Recursos de Acessibilidade: O uso de tecnologias assistivas, materiais pedagógicos adaptados, e recursos de comunicação aumentativa e alternativa são essenciais para que alunos com deficiência intelectual participem plenamente das atividades escolares. Essas ferramentas auxiliam na superação de barreiras cognitivas e de comunicação, promovendo a inclusão efetiva.
3. Conclusão
A legislação brasileira garante o acesso à educação para todas as crianças, inclusive aquelas com deficiência intelectual. No entanto, garantir a permanência e o desenvolvimento pleno desses alunos exige um esforço contínuo para superar os desafios existentes. A infraestrutura inadequada, a falta de formação docente e as atitudes discriminatórias são obstáculos que ainda precisam ser superados.
As adequações pedagógicas, como currículos flexíveis, atendimento educacional especializado e o uso de tecnologias assistivas, sãofundamentais para assegurar que as crianças com deficiência intelectual possam desenvolver suas potencialidades. A Declaração de Salamanca e a Declaração de Jomtien nos lembram da importância de promover uma educação inclusiva que acolha a diversidade e respeite as diferenças. O caminho para uma educação verdadeiramente inclusiva é longo, mas a continuidade de políticas públicas e o comprometimento de todos os atores sociais são essenciais para garantir que o direito à educação inclusiva seja plenamente realizado.
4.Referências
BRASIL. Constituição (1988). Constituição da República Federativa do Brasil.
BRASIL. Lei nº 9.394, de 20 de dezembro de 1996. Estabelece as diretrizes e bases da educação nacional.
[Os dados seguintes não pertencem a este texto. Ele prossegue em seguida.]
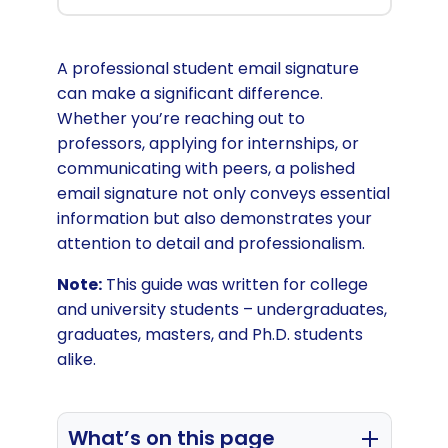
A professional student email signature
can make a significant difference.
Whether you’re reaching out to
professors, applying for internships, or
communicating with peers, a polished
email signature not only conveys essential
information but also demonstrates your
attention to detail and professionalism.
Note:
This guide was written for college
and university students – undergraduates,
graduates, masters, and Ph.D. students
alike.
What’s on this page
BRASIL. Lei nº 13.146, de 6 de julho de 2015. Institui a Lei Brasileira de Inclusão da Pessoa com Deficiência (Estatuto da Pessoa com Deficiência).
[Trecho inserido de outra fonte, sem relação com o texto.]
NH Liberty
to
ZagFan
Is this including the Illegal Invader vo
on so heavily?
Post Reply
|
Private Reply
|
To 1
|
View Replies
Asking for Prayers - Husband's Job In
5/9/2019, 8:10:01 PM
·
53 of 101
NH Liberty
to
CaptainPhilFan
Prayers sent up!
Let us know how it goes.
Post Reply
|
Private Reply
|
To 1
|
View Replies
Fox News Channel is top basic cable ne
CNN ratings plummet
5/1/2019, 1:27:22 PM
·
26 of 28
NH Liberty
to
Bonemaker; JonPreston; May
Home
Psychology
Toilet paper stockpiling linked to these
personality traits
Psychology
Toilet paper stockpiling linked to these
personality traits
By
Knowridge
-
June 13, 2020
BRASIL. Decreto nº 6.949, de 25 de agosto de 2009. Promulga a Convenção Internacional sobre os Direitos das Pessoas com Deficiência.
CARVALHO, Rosita Edler. "Educação Inclusiva: com os pingos nos is." WAK Editora, 2020.
Declaração de Salamanca (1994). Conferência Mundial sobre Educação Especial.
Declaração de Jomtien (1990). Conferência Mundial sobre Educação para Todos.
POLÍTICA NACIONAL DE EDUCAÇÃO ESPECIAL NA PERSPECTIVA DA EDUCAÇÃO INCLUSIVA. Ministério da Educação, 2008.
FUNDAÇÃO CATARINENSE DE EDUCAÇÃO ESPECIAL (FCEE). "A inclusão escolar e o Atendimento Educacional Especializado (AEE)."